The senior rock, which seniors paint with their year of graduation every year.

Keegan Dant and Yishaq Woldesenebet

“Come in building services, come in building services… Is there Vaseline on the door knobs again?”

The school year is coming to its end, which is the moment seniors have been desperately waiting for. This is their chance to get back at the school for all those cruel exams and unnecessary long essays.  

For the class of 2016, it will be a decision they will forever remember and be remembered by. Whether they win with dignity or win with guilt is a choice they’ll have to risk as they strive to top their predecessors of Watkins Mill.

“Seniors participate in pranks because it’s one of those rituals that people go through, like a rite of passage,” TV production teacher Jamaly Allen said. “And because their predecessors have done it before them, they want to out do them by their creativity, imagination, and stakes before them.”
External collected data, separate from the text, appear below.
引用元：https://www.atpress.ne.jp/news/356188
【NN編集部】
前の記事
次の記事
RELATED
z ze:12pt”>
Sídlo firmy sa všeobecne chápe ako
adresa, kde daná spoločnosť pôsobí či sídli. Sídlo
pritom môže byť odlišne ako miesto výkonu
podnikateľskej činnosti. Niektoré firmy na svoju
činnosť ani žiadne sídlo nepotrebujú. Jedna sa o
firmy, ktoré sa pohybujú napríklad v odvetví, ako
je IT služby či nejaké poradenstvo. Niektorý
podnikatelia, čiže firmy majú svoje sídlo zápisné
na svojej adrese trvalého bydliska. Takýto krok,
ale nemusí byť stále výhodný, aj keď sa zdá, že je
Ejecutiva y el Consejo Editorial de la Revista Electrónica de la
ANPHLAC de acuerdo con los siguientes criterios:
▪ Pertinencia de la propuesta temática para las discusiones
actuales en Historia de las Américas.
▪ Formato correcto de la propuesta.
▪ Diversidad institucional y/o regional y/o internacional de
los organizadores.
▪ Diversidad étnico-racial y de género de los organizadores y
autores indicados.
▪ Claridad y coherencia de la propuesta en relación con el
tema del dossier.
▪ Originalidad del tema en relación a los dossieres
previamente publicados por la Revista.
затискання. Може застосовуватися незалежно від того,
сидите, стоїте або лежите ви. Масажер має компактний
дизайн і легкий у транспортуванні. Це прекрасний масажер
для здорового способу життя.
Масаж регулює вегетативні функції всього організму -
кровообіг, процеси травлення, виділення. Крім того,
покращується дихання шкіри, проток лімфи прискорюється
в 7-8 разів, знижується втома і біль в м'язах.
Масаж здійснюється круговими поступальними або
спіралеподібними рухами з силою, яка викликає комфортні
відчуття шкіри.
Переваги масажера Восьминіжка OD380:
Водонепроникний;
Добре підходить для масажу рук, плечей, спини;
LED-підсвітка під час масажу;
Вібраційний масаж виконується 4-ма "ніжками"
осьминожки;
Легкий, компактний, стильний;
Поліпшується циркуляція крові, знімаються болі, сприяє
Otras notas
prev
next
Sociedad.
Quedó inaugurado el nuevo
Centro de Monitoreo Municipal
Previous classes have definitely left their mark here at WMHS, but every senior plans to leave a legacy. There is a few fan favorites among the staff here at WMHS.  Social studies resource teacher Adam Schwartz said that his favorite WMHS prank was when “students got here to school really early and had a barbecue/party in the staff parking lot.”

“Some pranks I’ve heard about are, one year when students broke into [former theater teacher Leyanne] Freeman’s room and they piled all their desks up and made a mound, in reference to Lord of the Flies,” Allen added.

Seniors participate in pranks because it’s one of those rituals that people go through like a rite of passage.

— Jamaly Allen

“A prank that happened before I got here is that students slowly, throughout the school year, took all of the chalkboard erasers until gradually there wasn’t any more in any of the classrooms,” social studies teacher Sandy Young said.

Before he was stopping pranks, security guard Steve Smith was pulling them himself. He graduated in 1981 and had seen a movie where “they ran up the flagpole with women’s underwear and undergarments.” Smith and his friends decided to imitate this prank, but “We didn’t realize building service workers came in about two hours before school starts. And so we came in all happy and I was like ‘yo, where’s our stuff?” Smith said.  “Of course, they saw it and they brought it down before school started.”

But not all pranks are harmless fun. Science teacher Lydia Leecost said that one of the worst senior pranks she’s seen at Watkins Mill was “when students painted the front of the school… the day that the [International Baccalaureate] people came to the school. It was not good at all because there was spray paint all over the front of the school.”

“I’m always disappointed when seniors choose vandalism as a prank,” social studies teacher Michelle Pettit said. “One year, the students took all of the sodas in the history office and put them in the freezer and they exploded all over the freezer. Things like that are not creative in any way, they just create more work for building services.”

“Do something that is funny,” science teacher Matt Johnson said. “You guys get a kick out of it and the students and staff can get a kick out of it too, while not being too damaging, harmful, or vulgar.”  While vandalism can seem funny at the time, it often has serious consequences for seniors beyond cleaning the mess–seniors have been not allowed to walk at graduation for pranks that went wrong in the past.

“[The] message I have for the seniors is to engage in life, engage in the moment; be present in everything you do,” Johnson added.  “You have to just set goals and work on that right then in the moment, and I hope the success will come.” 

“If the seniors are planning a prank, and I am sure they are, I would like to be in on knowing what going to happen, because I don’t want to create work for other people,” principal Carol Goddard said.

But, Goddard is not opposed to pranks, which leaves a lot of room for a great one this year.  “As long as [you] don’t hurt anyone, as long as [you] don’t make too big of a mess for building services and [you] think outside the box [I am fine with whatever prank the seniors do],” Goddard added.